Archive for the ‘Luxury market’ Category

Wine transparency urged to match toaster breakthrough

February 12, 2008

Transparency can be big business in the kitchen – people like to see what their food is up to. The big and much overdue news recently was that boffins have invented see-through toasters, a remarkable oversight when you really think about it.

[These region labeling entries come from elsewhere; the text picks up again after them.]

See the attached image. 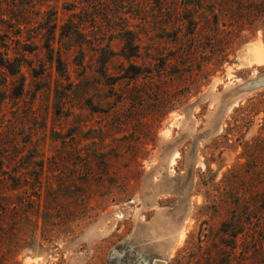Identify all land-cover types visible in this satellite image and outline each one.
<instances>
[{
    "label": "rangeland",
    "instance_id": "rangeland-1",
    "mask_svg": "<svg viewBox=\"0 0 264 264\" xmlns=\"http://www.w3.org/2000/svg\"><path fill=\"white\" fill-rule=\"evenodd\" d=\"M0 58V264H264V0H0Z\"/></svg>",
    "mask_w": 264,
    "mask_h": 264
},
{
    "label": "trees",
    "instance_id": "trees-1",
    "mask_svg": "<svg viewBox=\"0 0 264 264\" xmlns=\"http://www.w3.org/2000/svg\"><path fill=\"white\" fill-rule=\"evenodd\" d=\"M57 61L60 62L59 58H57ZM0 65L5 66V64H4V62H3V60H2L1 58H0ZM5 67H6V66H5Z\"/></svg>",
    "mask_w": 264,
    "mask_h": 264
}]
</instances>
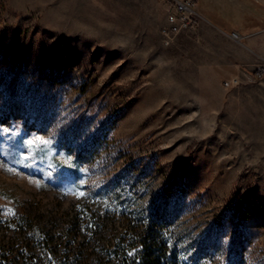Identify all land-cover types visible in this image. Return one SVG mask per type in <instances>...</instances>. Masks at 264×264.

Honesty is a trickier concept in the world of wine – where counterfeit bottles are said to be working their way into the market. A large court case is currently under way on this very matter, and it’s one that raises some interesting ideas, especially when you consider the experiments currently taking place in a Dutch restaurant. Every reaction to food there is monitored – producing one gigabyte of data every minute, although with multiple cameras running one shouldn’t imagine that is too much of a stretch – and when the milk supply was changed to organic without fanfare, nobody’s tastebuds batted an eyelid.

This lasted for months, but as soon as a label stating ‘organic’ was slapped on the dispenser, people started complaining that the milk tasted strange. Some people would argue that milk always tastes strange, but one wonders how many of these reactions are down to knee-jerk impressions rather than any level of critical thinking. Our senses are a necessarily immediate business.

If one is to assume that a significant portion of wine is counterfeit, and that not very many people have noticed, does this mean that what you are actually buying is the thought, and the pleasure of expensive wine rather than what sloshes around in the bottle itself? Blind taste tests would be interesting here. Presumably, some people really know what they are talking about, and can tell – but so many must simply buy it for the prestige, or the sense of collection. Bottles sit undisturbed in cellars, building value like an unopened Luke Skywalker figure from 1982.

Given this, could other areas of the luxury market fall victim to the same problems? Will Arabian and Russian billionaires find themselves on the receiving end of a bedsit in Rhyl when they purchased a £5 million pad in London’s swanky Knightsbridge?